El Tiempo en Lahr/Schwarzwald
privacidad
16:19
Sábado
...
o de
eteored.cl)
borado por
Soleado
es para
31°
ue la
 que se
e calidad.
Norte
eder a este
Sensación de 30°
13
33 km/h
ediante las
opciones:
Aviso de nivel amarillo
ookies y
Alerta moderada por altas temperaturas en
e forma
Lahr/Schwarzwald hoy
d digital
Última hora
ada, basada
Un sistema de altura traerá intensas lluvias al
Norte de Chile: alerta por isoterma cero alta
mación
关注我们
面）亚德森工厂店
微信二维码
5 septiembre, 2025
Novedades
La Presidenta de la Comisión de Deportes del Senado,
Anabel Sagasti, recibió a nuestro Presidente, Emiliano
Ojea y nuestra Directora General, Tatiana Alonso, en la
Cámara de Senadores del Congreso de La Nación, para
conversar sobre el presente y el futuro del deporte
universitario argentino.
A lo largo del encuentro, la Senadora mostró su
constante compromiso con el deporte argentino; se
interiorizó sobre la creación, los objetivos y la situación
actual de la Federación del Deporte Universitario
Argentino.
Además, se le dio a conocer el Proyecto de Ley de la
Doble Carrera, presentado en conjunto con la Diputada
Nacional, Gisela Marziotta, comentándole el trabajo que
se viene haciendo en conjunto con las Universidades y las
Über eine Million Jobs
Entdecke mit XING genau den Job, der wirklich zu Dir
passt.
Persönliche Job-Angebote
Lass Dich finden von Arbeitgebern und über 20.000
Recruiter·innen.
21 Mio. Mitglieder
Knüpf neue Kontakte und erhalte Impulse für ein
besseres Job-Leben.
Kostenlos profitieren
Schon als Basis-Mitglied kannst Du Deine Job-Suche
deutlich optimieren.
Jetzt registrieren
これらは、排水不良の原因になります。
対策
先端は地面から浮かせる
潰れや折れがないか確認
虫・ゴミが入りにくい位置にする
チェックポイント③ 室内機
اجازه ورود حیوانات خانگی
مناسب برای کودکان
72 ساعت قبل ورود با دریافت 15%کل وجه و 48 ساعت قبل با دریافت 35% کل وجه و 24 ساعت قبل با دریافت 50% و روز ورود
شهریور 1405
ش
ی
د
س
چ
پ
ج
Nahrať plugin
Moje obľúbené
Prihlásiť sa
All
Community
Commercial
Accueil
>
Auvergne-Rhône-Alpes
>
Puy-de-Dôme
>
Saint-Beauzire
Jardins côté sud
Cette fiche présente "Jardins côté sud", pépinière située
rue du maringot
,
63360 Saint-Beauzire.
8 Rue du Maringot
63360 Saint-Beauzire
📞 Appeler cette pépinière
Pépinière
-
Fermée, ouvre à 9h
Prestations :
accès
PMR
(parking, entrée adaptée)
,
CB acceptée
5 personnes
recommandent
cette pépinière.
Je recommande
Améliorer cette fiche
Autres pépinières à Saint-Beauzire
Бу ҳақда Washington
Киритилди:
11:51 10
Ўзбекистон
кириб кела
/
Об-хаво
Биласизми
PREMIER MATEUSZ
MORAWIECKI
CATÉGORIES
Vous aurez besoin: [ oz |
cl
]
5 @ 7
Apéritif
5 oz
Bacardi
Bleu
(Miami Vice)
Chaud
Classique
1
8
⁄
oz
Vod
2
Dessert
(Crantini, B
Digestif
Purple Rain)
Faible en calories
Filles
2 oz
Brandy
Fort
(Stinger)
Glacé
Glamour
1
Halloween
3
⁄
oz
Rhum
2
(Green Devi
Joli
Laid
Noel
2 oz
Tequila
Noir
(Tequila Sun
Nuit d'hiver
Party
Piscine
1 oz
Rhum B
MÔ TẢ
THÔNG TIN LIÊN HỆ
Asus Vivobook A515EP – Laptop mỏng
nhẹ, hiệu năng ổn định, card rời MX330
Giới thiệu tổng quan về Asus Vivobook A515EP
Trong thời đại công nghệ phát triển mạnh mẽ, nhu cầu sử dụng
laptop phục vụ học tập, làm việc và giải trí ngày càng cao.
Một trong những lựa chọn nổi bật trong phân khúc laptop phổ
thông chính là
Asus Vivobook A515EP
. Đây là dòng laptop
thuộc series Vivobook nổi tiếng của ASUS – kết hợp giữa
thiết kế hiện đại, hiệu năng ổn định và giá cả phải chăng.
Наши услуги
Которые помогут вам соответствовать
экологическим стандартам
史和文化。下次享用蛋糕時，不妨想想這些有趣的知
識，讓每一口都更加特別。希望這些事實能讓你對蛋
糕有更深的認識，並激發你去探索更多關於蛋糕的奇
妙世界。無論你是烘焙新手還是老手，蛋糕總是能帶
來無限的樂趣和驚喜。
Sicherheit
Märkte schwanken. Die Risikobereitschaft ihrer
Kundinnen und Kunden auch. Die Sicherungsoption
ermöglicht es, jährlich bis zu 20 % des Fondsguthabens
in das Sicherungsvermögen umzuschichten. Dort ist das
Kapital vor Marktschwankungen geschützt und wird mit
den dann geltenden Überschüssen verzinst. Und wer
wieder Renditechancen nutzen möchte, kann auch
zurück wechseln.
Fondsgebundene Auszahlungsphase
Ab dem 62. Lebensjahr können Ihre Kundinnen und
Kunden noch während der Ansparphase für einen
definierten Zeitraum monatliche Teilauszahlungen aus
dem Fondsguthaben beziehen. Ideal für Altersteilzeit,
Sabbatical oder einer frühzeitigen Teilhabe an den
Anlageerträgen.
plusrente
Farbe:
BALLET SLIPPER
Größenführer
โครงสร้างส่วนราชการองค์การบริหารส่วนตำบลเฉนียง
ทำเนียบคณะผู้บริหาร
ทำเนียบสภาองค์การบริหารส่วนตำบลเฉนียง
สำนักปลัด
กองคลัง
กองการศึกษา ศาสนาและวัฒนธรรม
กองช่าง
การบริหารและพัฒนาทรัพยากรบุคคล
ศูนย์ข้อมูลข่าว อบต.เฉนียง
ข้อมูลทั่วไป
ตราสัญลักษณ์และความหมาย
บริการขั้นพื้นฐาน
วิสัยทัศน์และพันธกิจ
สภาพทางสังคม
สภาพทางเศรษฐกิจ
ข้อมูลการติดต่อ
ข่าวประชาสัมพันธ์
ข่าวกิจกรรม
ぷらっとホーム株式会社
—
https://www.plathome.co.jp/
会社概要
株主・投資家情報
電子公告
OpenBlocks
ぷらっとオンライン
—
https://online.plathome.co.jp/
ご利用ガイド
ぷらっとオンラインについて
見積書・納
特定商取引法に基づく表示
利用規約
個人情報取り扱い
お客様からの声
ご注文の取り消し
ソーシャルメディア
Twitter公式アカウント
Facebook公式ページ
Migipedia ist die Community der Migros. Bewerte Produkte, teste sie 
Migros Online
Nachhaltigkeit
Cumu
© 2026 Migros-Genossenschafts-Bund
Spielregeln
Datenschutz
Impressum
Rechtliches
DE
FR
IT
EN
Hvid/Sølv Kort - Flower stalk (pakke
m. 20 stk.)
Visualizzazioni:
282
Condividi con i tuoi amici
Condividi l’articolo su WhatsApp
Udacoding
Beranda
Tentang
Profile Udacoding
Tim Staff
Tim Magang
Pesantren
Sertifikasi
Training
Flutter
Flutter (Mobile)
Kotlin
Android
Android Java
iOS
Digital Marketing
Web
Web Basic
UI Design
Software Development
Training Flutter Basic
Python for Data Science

------

(Problem statement):
Report every line in the data above in which the word "côté" appears.

(Problem solution):
Jardins côté sud
Cette fiche présente "Jardins côté sud", pépinière située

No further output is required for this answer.